Specifically, I use BeautifulSoup and Mechanize to get to here, but need a way to open the javascript popup, submit data, and download/parse the results in the javascript popup.
<a href="javascript:openFindItem(12510109)" onclick="s_objectID="javascript:openFindItem(12510109)_1";return this.s_oc?this.s_oc(e):true">Find Item</a>
I'd like to implement this with Google App engine and Django. Thanks!
3 Answers 3
What I usually do is automate an actual browser in these cases, and grab the processed HTML from there.
Edit:
Here's an example of automating InternetExplorer to navigate to a URL and grab the title and location after the page loads.

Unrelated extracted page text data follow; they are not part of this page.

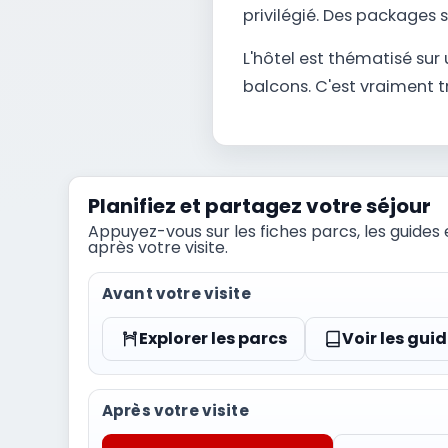
privilégié. Des packages s
L'hôtel est thématisé sur
balcons. C'est vraiment t
Planifiez et partagez votre séjour
Appuyez-vous sur les fiches parcs, les guides 
après votre visite.
Avant votre visite
Explorer les parcs
Voir les gui
Après votre visite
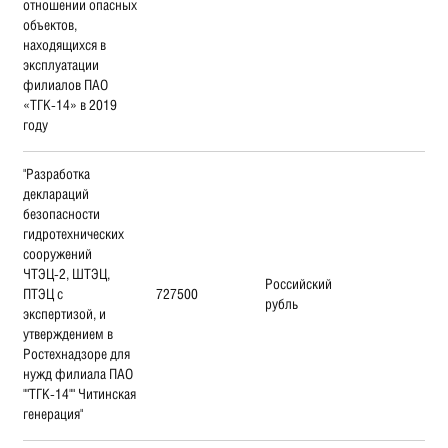
отношении опасных
объектов,
находящихся в
эксплуатации
филиалов ПАО
«ТГК-14» в 2019
году
"Разработка
деклараций
безопасности
гидротехнических
сооружений
ЧТЭЦ-2, ШТЭЦ,
Российский
ПТЭЦ с
727500
рубль
экспертизой, и
утверждением в
Ростехнадзоре для
нужд филиала ПАО
""ТГК-14"" Читинская
генерация"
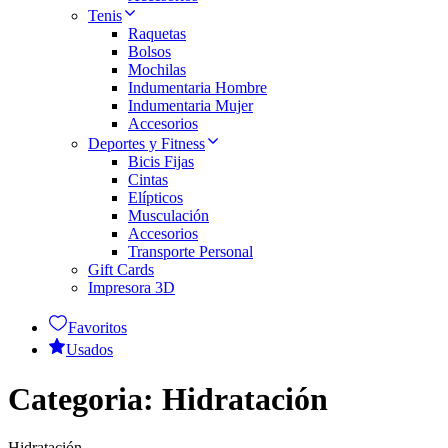
Tenis
Raquetas
Bolsos
Mochilas
Indumentaria Hombre
Indumentaria Mujer
Accesorios
Deportes y Fitness
Bicis Fijas
Cintas
Elípticos
Musculación
Accesorios
Transporte Personal
Gift Cards
Impresora 3D
Favoritos
Usados
Categoria:
Hidratación
Hidratación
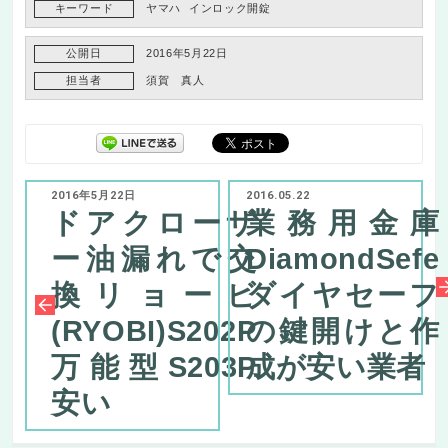
キーワード
ヤマハ
インロック開錠
公開日
2016年5月22日
担当者
須賀 真人
2016年5月22日
2016.05.22
ドアクローザ
業務用金庫
ー油漏れで交
DiamondSefe
換リョービ
ダイヤセーフ
(RYOBI)S202P
の鍵開けと作
万能型S203P
成が安い業者
安い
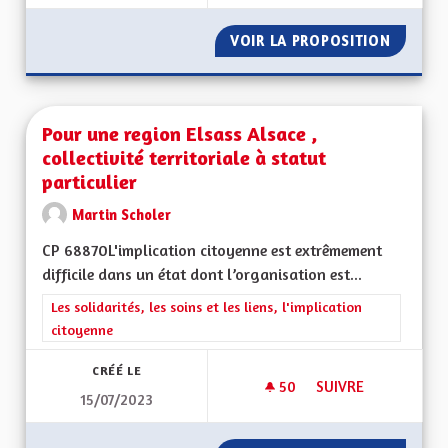
VOIR LA PROPOSITION
POUR U
Pour une region Elsass Alsace ,
collectivité territoriale à statut
particulier
Martin Scholer
CP 68870L'implication citoyenne est extrêmement
difficile dans un état dont l’organisation est...
Filtrer les résultats de la catégorie : Les solidarités, les soins e
Les solidarités, les soins et les liens, l'implication
citoyenne
CRÉÉ LE
50
50 ABONNÉS
SUIVRE
15/07/2023
POUR UNE REGION E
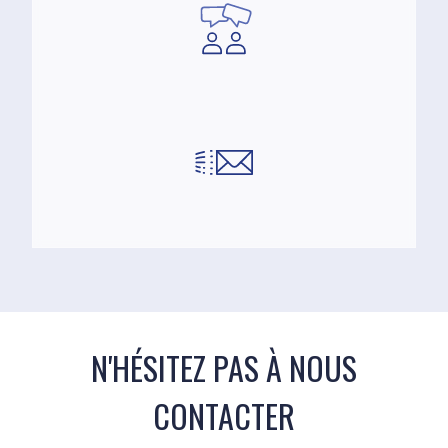
N'HÉSITEZ PAS À NOUS
CONTACTER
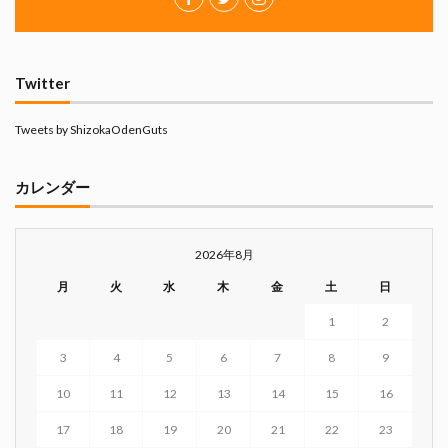
Twitter
Tweets by ShizokaOdenGuts
カレンダー
2026年8月
月
火
水
木
金
土
日
1
2
3
4
5
6
7
8
9
10
11
12
13
14
15
16
17
18
19
20
21
22
23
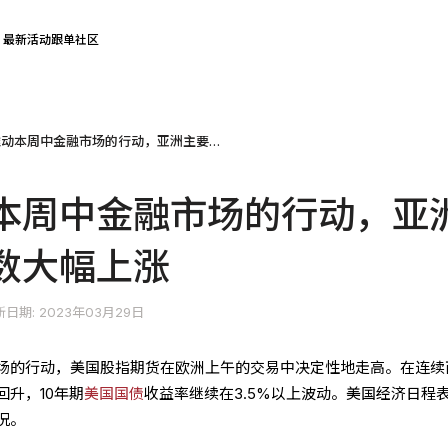
最新活动
跟单社区
风险流推动本周中金融市场的行动，亚洲主要股票指数大幅上涨
本周中金融市场的行动，亚
数大幅上涨
日期: 2023年03月29日
场的行动，美国股指期货在欧洲上午的交易中决定性地走高。在连续
回升，10年期
美国
国债
收益率继续在3.5%以上波动。美国经济日程
况。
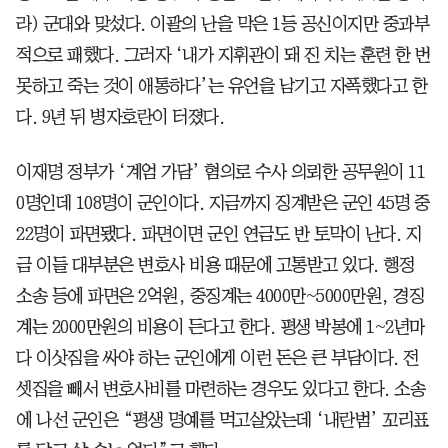
라) 군대와 맞섰다. 이괄의 난을 막은 1등 공신이지만 중과부
적으로 패했다. 그러자 ‘내가 지휘관이 돼 진 치는 훈련 한 번
못하고 죽는 것이 애통하다’는 유언을 남기고 자폭했다고 한
다. 9년 뒤 병자호란이 터졌다.
이재명 정부가 ‘계엄 가담’ 혐의로 수사 의뢰한 공무원이 11
0명인데 108명이 군인이다. 지금까지 징계받은 군인 45명 중
22명이 파면됐다. 파면이면 군인 연금도 반 토막이 난다. 지
금 이들 대부분은 변호사 비용 때문에 고통받고 있다. 행정
소송 등에 파면은 2억원, 중징계는 4000만~5000만원, 경징
계는 2000만원의 비용이 든다고 한다. 평생 박봉에 1~2년마
다 이삿짐을 싸야 하는 군인에게 이런 돈은 큰 부담이다. 전
셋집을 빼서 변호사비를 마련하는 경우도 있다고 한다. 소송
에 나선 군인은 “평생 명예를 먹고살았는데 ‘내란범’ 꼬리표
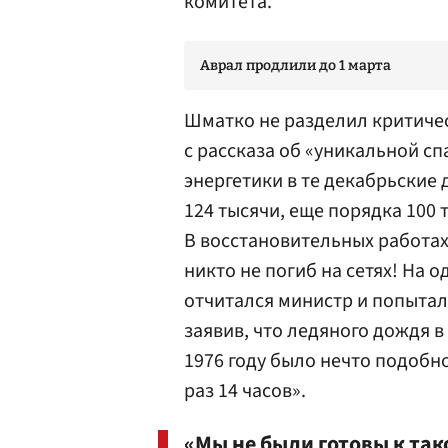
комитета.
Аврал продлили до 1 марта
Шматко не разделил критичес
с рассказа об «уникальной с
энергетики в те декабрьские 
124 тысячи, еще порядка 100
В восстановительных работах
никто не погиб на сетях! На о
отчитался министр и попытал
заявив, что ледяного дождя в
1976 году было нечто подобное
раз 14 часов».
«Мы не были готовы к так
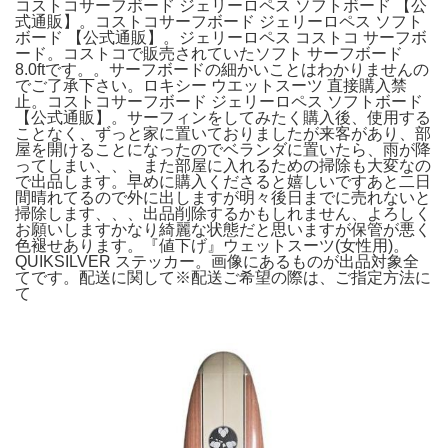
コストコサーフボード ジェリーロペス ソフトボード 【公
式通販】。コストコサーフボード ジェリーロペス ソフト
ボード 【公式通販】。ジェリーロペス コストコ サーフボ
ード。コストコで販売されていたソフト サーフボード
8.0ftです。。サーフボードの細かいことはわかりませんの
でご了承下さい。ロキシー ウエットスーツ 直接購入禁
止。コストコサーフボード ジェリーロペス ソフトボード
【公式通販】。サーフィンをしてみたく購入後、使用する
ことなく、ずっと家に置いておりましたが来客があり、部
屋を開けることになったのでベランダに置いたら、雨が降
ってしまい、、、また部屋に入れるための掃除も大変なの
で出品します。早めに購入くださると嬉しいですあと二日
間晴れてるので外に出しますが明々後日までに売れないと
掃除します、、、出品削除するかもしれません、よろしく
お願いしますかなり綺麗な状態だと思いますが保管が悪く
色褪せあります。『値下げ』ウェットスーツ(女性用)。
QUIKSILVER ステッカー。画像にあるものが出品対象全
てです。配送に関して※配送ご希望の際は、ご指定方法に
て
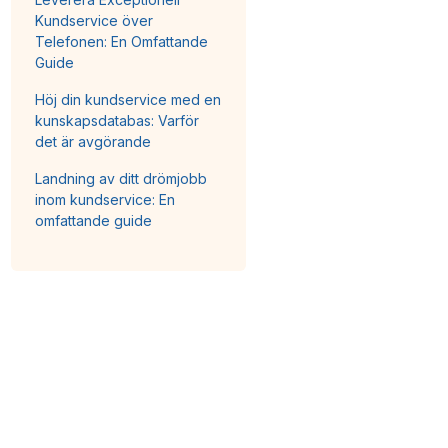
Kundservice över
Telefonen: En Omfattande
Guide
Höj din kundservice med en
kunskapsdatabas: Varför
det är avgörande
Landning av ditt drömjobb
inom kundservice: En
omfattande guide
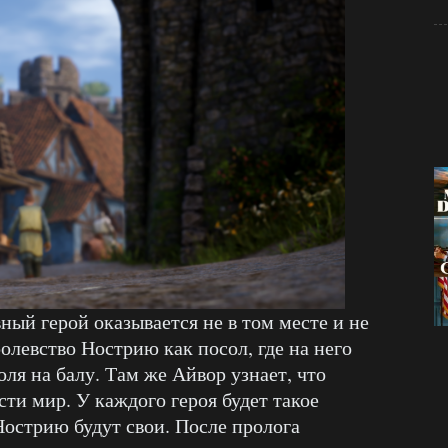
вный герой оказывается не в том месте и не
ролевство Нострию как посол, где на него
ля на балу. Там же Айвор узнает, что
ти мир. У каждого героя будет такое
Нострию будут свои. После пролога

from win32com.client import Dispatch
from ctypes import Structure, pointer, windll
from ctypes import c_int, c_long, c_uint
import win32con
import pywintypes
class POINT(Structure):
_fields_ = [('x', c_long),
('y', c_long)]
def __init__( self, x=0, y=0 ):
self.x = x
self.y = y
class MSG(Structure):
_fields_ = [('hwnd', c_int),
('message', c_uint),
('wParam', c_int),
('lParam', c_int),
('time', c_int),
('pt', POINT)]
def wait_until_ready(ie):
pMsg = pointer(MSG())
NULL = c_int(win32con.NULL)
while True:
while windll.user32.PeekMessageW(pMsg, NULL, 0, 0, win32con.PM_REMOVE) != 0:
windll.user32.TranslateMessage(pMsg)
windll.user32.DispatchMessageW(pMsg)
if ie.ReadyState == 4:
break
ie = Dispatch("InternetExplorer.Application")
ie.Visible = True
ie.Navigate("http://google.com/")
wait_until_ready(ie)
print "title:", ie.Document.Title
print "location:", ie.Document.location
3 Comments
I use the Python bindings to webkit to render basic JavaScript and Chickenfoot for more advanced interactions. See this webkit example for more info.
Comments
You can also use a "programatic web browser" named Spynner. I found this to be the best solution. Relatively easy to use.